Continue the guide on letters of intent in business acquisitions, starting after its last sentence.

══ DOCUMENT EXCERPT

General
What to Ask Before the LOI — And What to Expect After
A Buyer & Seller Guide to the Most Strategic Stage of a Deal
“The LOI feels exciting — but it’s also where most buyers fail or overcommit and most sellers lose leverage.”
Letters of Intent (LOIs) are often treated like a victory lap. Buyers feel momentum. Sellers feel validated. Advisors feel progress.
But in reality, the LOI is where deals are most fragile. Cracks in the foundation are set here.
LOIs are technically non-binding (unless specified otherwise) — yet the consequences of what’s written (or omitted) can cost months of time, hundreds of thousands of dollars, or the entire transaction. What you fail to ask before submitting or accepting an LOI often surfaces later as retrades, delays, or collapsed deals.
This article breaks down what buyers should ask before submitting an LOI, what sellers should verify before accepting one, which LOI terms matter more than price, and what to realistically expect once exclusivity begins. Take these steps and your chances of the LOI getting executed and done will increase.
Why the LOI Is a Turning Point in Every Deal
The LOI is not just an agreement, it reshapes deal leverage, timelines, and expectations.
What the LOI Really Is
- A roadmap, not a guarantee
- A signal of seriousness to sellers, lenders, advisors and brokers
- A gatekeeper to due diligence
- A leverage reset — often favoring the buyer once exclusivity begins
Once an LOI is accepted, sellers & brokers usually pause marketing, stop engaging other buyers, and disclose sensitive information in an exclusivity clause is in the document. That shift alone makes the LOI one of the most consequential documents in the transaction.
Common misconceptions of LOI’s when first signing them:
- “We’ll figure it out in diligence”
- “It’s just a formality”
- “Price is what matters most”
In reality, structure, risk allocation, and execution capability matter far more than headline price.
Questions Buyers Must Ask Before Submitting an LOI
Submitting an LOI without clarity is how buyers lose credibility and how sellers lose time.
Business & Operations Questions
Before committing to price or structure, buyers must understand what they’re actually buying.
- What exactly is being sold and how is it to be purchased: asset sale or stock sale?
- Is the owner essential to revenue or operations?
- Are key employees under contract or at-will?
- Are there licenses, certifications, or permits that must transfer or be reissued?
- What systems and processes exist independent of the seller?
If the business can’t operate without the seller, the LOI must reflect that risk. Often this means reduced or drawn-out compensation to the seller to reconcile the risks.
Financial Reality Checks
Financial misunderstandings are the #1 cause of LOI retrades.
- How is EBITDA calculated?
- Which owner add-backs will not transfer post-close?
- Is cash flow consistent or volatile?
- What working capital is required to operate day one and how do we calculate it?
- Are there deferred capital expenditures or equipment replacements coming?
Buyers should test whether cash flow supports both operations and debt service, not just valuation. A good place to start is with a quality of earnings report (Q of E) to be drafted into the LOI to be completed during due diligence to support the acquisition price. Enough information will be provided to calculate the EBITDA or Cash flow prior the LOI but verifying that is for due diligence.

════
══ ITEMS

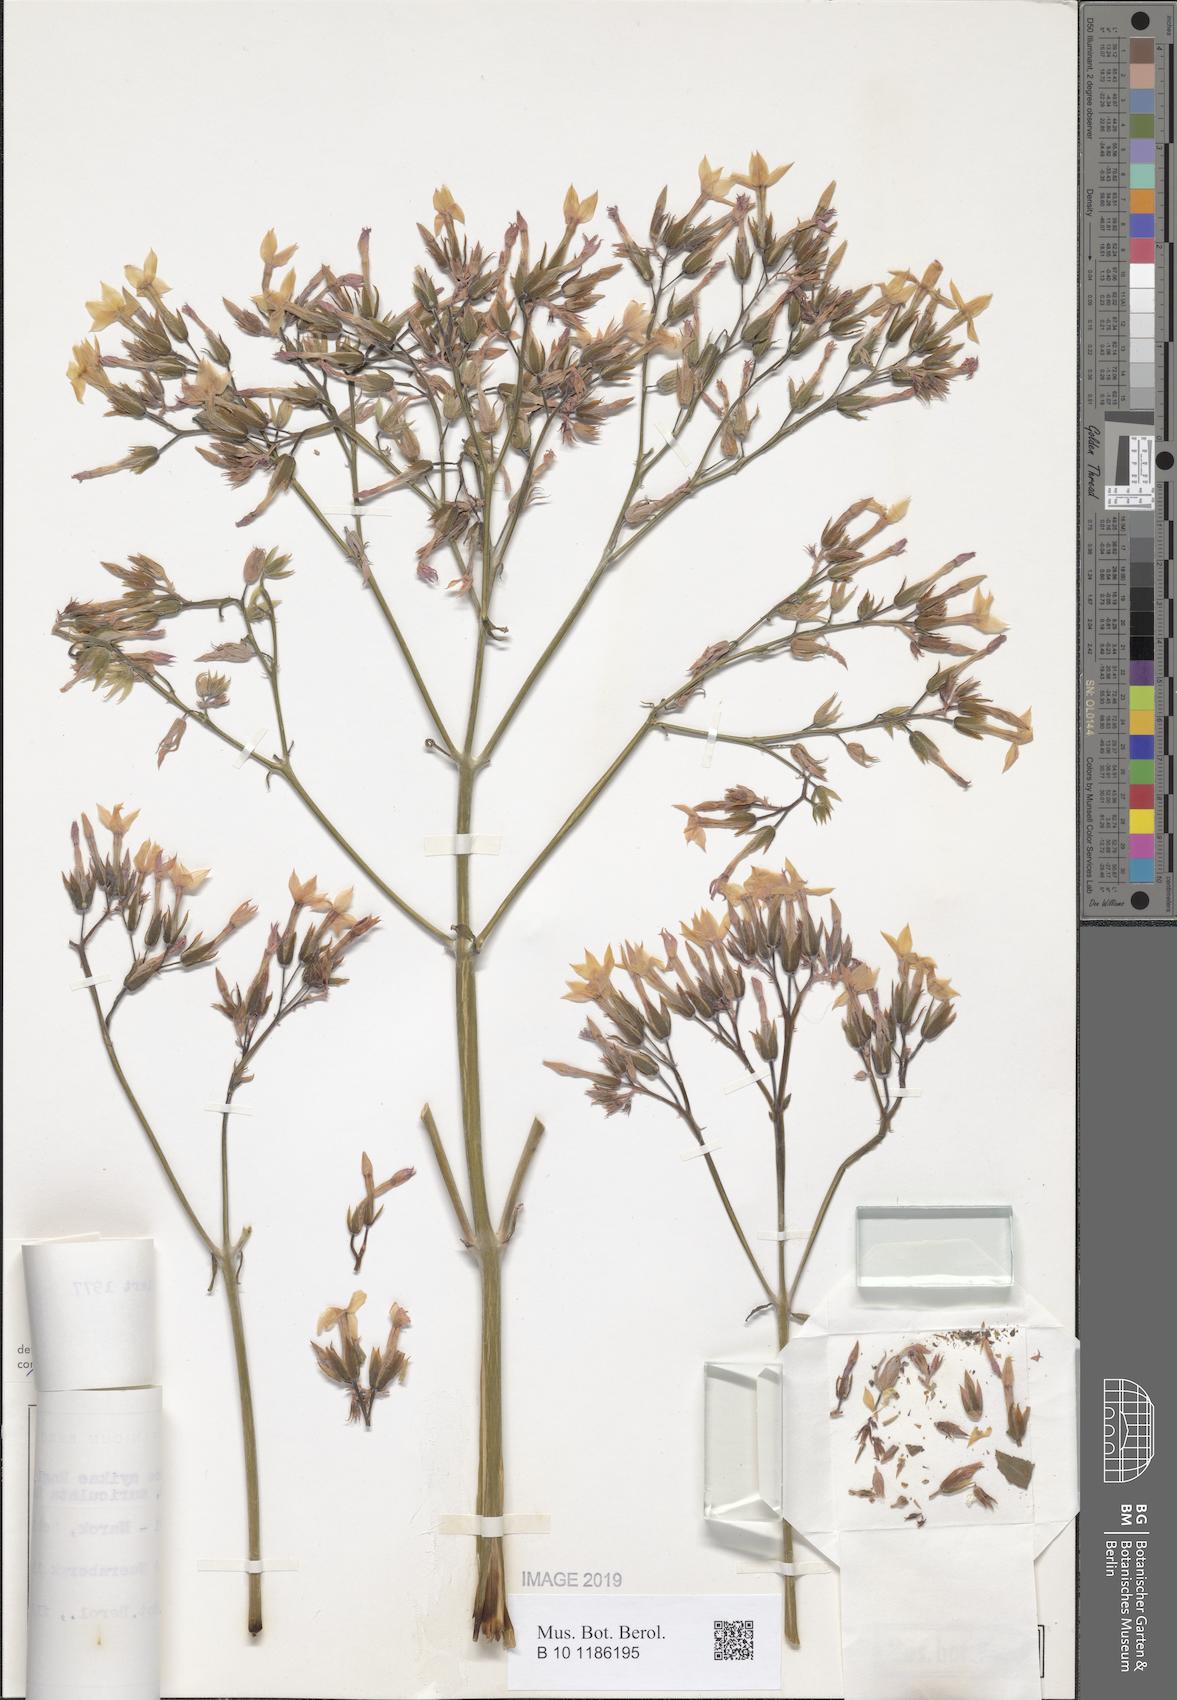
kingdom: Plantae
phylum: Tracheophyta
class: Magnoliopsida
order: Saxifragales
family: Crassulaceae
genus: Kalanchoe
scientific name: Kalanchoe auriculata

════
══ ITEMS

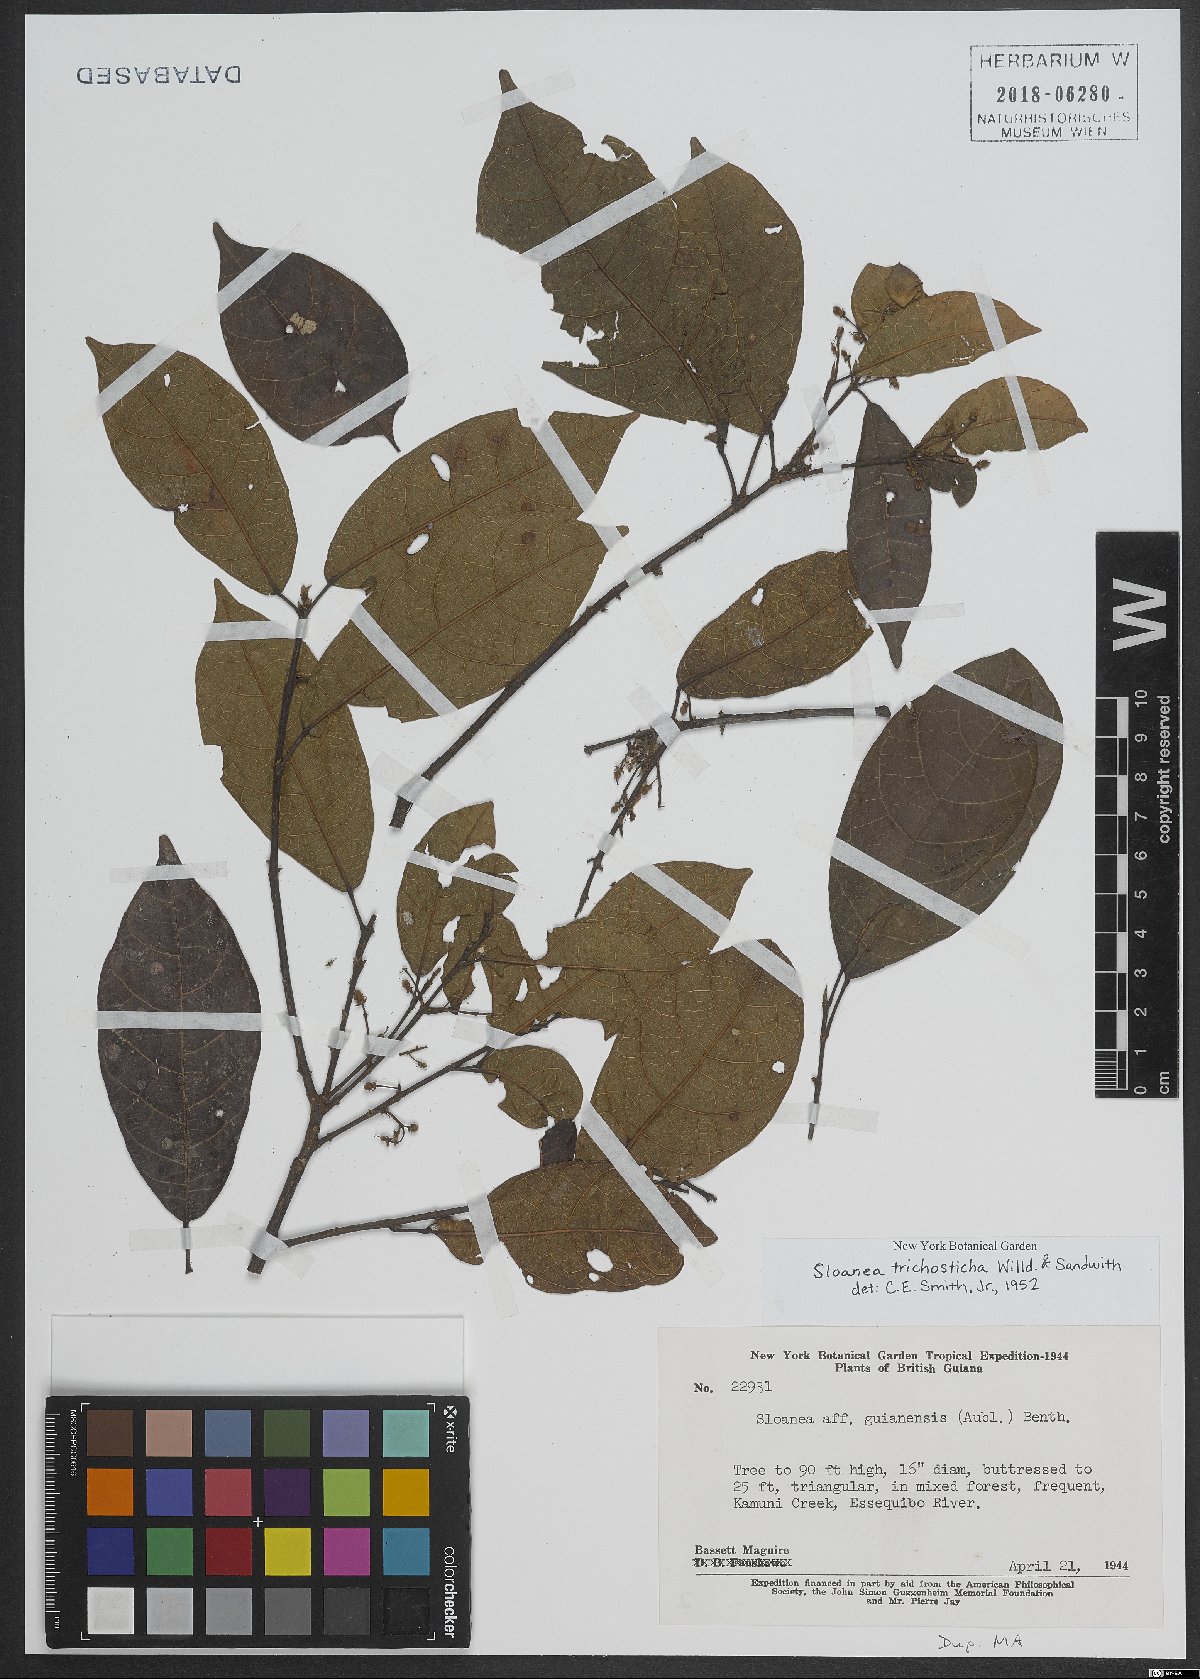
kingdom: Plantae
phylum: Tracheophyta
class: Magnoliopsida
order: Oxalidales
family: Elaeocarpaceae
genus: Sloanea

════

REPLY:
Legal & Structural Questions
Ignoring legal risk early almost guarantees surprises later.
- Any pending or threatened litigation?
- Customer or vendor concentration risks?
- Long-term contracts with assignment restrictions?
- Personal guarantees tied to leases or supplier agreements?
- Environmental, regulatory, or compliance exposure?
If these exist, the LOI must address them, not defer them. Good brokers identify these potential risks early on and factor that into the business valuation.
Seller Expectations & Deal Dynamics
Misaligned expectations stall deals even when numbers work.
- What is the seller’s desired timeline?
- Will the seller remain involved post-close?
- Is seller financing available or expected?
- Are earn-outs or holdbacks on the table?
- What does a “successful exit” look like to the seller?
A strong LOI reflects both financial and human realities. It also accounts for any restrictions that financing could have on implementing some of the terms. For example, SBA loans have strict guidelines for owner transition timelines and equity roll overs. Be sure you understand these guidelines before submitting the LOI.
Questions Sellers Should Ask Before Accepting an LOI
Accepting the wrong LOI can be worse than rejecting all of them.
Buyer Capability & Credibility
Not all buyers who submit LOIs can close.
- How is the deal being financed?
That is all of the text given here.